C’est comme si vous aviez un comité en vous, et que ce comité soit rarement en bon ordre.
Cela est dû au fait qu’il se compose de soi que vous avez ramassés à partir de vos stratégies
passées pour essayer d’obtenir le bonheur, et ces stratégies ont souvent fonctionné à
contre-sens. Certaines d’entres elles ont semblé fonctionner à un moment où vos critères pour
le bonheur étaient grossiers, ou bien quand vous ne faisiez pas réellement attention. Ces
membres du comité ont tendance à être sujets à l’illusion. Certaines de vos stratégies
impliquaient de faire des choses que vous aimiez faire, mais qui en réalité conduisaient à la
souffrance. Ces membres du comité ont tendance à être malhonnêtes et trompeurs : ils nient la
souffrance qu’ils ont provoquée. C’est la raison pour laquelle notre comité des soi n’est pas un
rassemblement ordonné de saints. Il ressemble plus au conseil municipal de Chicago.

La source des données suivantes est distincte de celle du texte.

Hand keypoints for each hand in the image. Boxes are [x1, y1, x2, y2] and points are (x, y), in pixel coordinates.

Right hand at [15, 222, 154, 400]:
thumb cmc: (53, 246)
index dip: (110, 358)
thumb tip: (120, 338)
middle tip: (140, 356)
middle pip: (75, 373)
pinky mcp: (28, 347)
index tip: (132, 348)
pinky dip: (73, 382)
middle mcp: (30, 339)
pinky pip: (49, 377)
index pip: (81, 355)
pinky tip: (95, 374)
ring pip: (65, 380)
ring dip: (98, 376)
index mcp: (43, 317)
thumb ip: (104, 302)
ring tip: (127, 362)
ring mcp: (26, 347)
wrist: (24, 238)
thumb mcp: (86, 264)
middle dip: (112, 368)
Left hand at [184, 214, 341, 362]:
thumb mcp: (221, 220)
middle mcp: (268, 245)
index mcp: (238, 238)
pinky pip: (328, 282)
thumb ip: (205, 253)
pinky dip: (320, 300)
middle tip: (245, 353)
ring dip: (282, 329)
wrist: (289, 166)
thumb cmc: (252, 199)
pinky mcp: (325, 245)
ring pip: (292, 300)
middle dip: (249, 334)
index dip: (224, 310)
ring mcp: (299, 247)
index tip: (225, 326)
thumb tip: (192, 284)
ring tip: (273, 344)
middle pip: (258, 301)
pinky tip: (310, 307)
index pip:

En nous faisant maîtriser les perceptions du soi et du pas-soi, le but du Bouddha est
d’apporter une certaine clarté, une certaine honnêteté, un ordre au sein du comité : de nous
enseigner comment nous engager dans ces activités de perception d’une manière consciente,
cohérente, et habile, qui conduira au bonheur véritable.

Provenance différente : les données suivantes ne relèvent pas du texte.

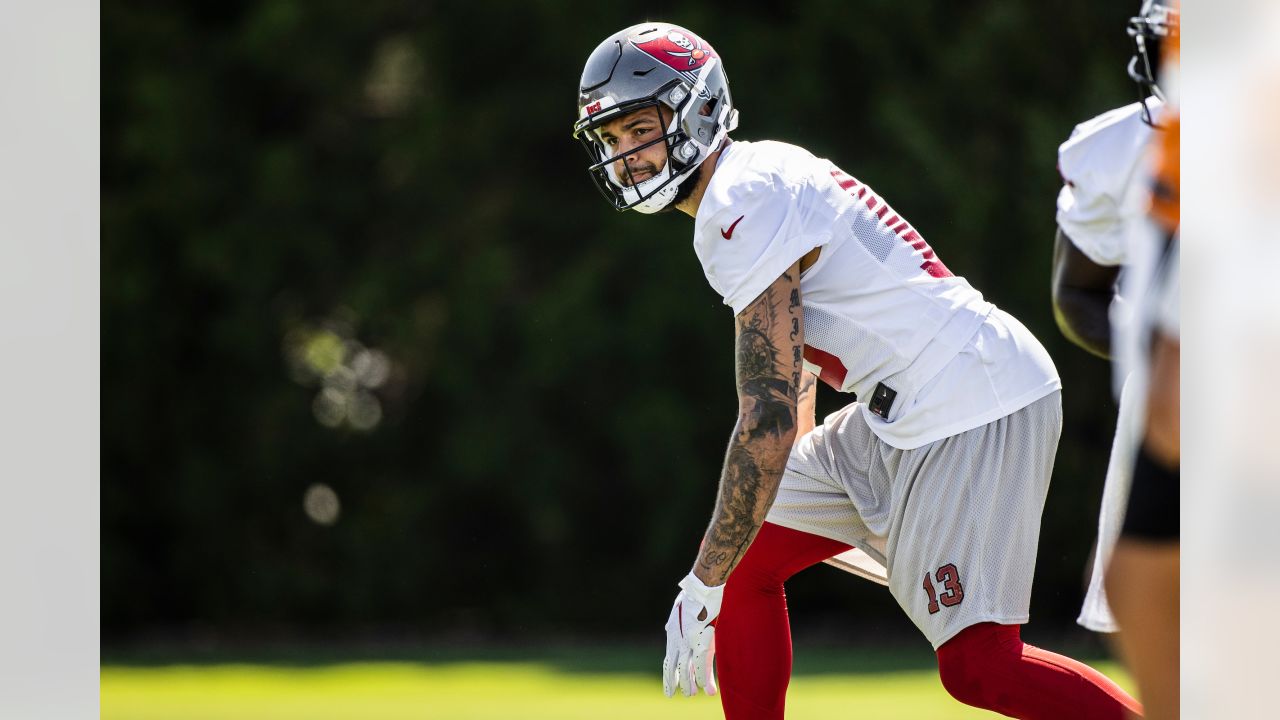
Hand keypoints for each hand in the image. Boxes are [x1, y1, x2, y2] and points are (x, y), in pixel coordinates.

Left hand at [663, 572, 724, 696]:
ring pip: (685, 667)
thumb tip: (667, 626)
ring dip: (687, 683)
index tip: (669, 683)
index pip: (668, 657)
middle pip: (672, 664)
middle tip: (671, 694)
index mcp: (672, 632)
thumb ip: (674, 620)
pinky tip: (702, 688)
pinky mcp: (700, 639)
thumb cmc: (694, 594)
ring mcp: (688, 640)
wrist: (704, 586)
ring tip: (688, 695)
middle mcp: (677, 638)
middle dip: (672, 681)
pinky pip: (700, 663)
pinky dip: (701, 677)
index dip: (668, 672)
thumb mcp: (678, 607)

Il est important de comprendre ce point car cela aide à éclaircir une des raisons majeures
de la résistance à l’enseignement sur le pas-soi. Nous savons instinctivement que nos
stratégies de fabrication d’un soi ont pour but le bonheur, et donc quand nous comprenons mal
l’enseignement du Bouddha sur le pas-soi, en pensant que c’est un enseignent sur le
« non-soi », et qu’il essaie de nous priver de nos « soi », nous craignons qu’il soit en train
d’essayer de nous priver de nos stratégies pour trouver le bonheur. C’est la raison pour
laquelle nous résistons à l’enseignement. Mais quand nous acquérons une compréhension
correcte de son enseignement, nous voyons que son but est de nous enseigner comment utiliser
les perceptions du soi et du pas-soi comme des stratégies qui conduisent à un bonheur fiable et
véritable. En enseignant le pas-soi, il n’essaie pas de nous priver de nos stratégies de bonheur ;
en fait, il essaie de nous montrer comment les faire croître et les raffiner afin que nous
puissions trouver un bonheur meilleur que toutes les formes de bonheur que nous avons déjà
connues.

Ce sont là les principaux points dont j’aimerais parler pendant le reste de la retraite. La
chose importante à remarquer, lorsque nous relions ces enseignements à notre méditation, c’est
que nous pouvons voir notre sens du soi comme une activité, un processus. C’est quelque
chose que nous faisons, et quelque chose que nous pouvons apprendre à faire de façon plus
habile. En même temps, nous regardons notre sens de ce qui est pas-soi, qui constitue aussi
une activité, et nous apprenons aussi comment faire cela de façon plus habile.

Quand nous apprendrons à faire cela de manière correcte, nous arriverons au bonheur
véritable, qui est libre de toute souffrance et stress. A ce stade, les questions du soi et du
pas-soi seront laissées de côté. Quand vous arrivez au bonheur véritable, vous n’avez plus
besoin de stratégies pour le protéger, de la manière dont vous le faites pour les autres formes
de bonheur, parce qu’il est inconditionné. Il ne dépend de rien. La stratégie du soi n’est plus
nécessaire, et la stratégie du pas-soi non plus. Ainsi qu’Ajaan Suwat, un de mes maîtres, l’a dit
un jour, quand vous trouvez le bonheur véritable, vous ne demandez pas qui en fait
l’expérience, car ce n’est pas un problème. L’expérience elle-même est suffisante. Elle n’a pas
besoin d’une personne qui la surveille. Mais pour atteindre ce stade, nous avons besoin
d’apprendre comment développer nos habiletés en ce qui concerne à la fois les stratégies du
soi et les stratégies du pas-soi. C’est de ces habiletés et de ces stratégies que nous parlerons
chaque soir au cours de la retraite.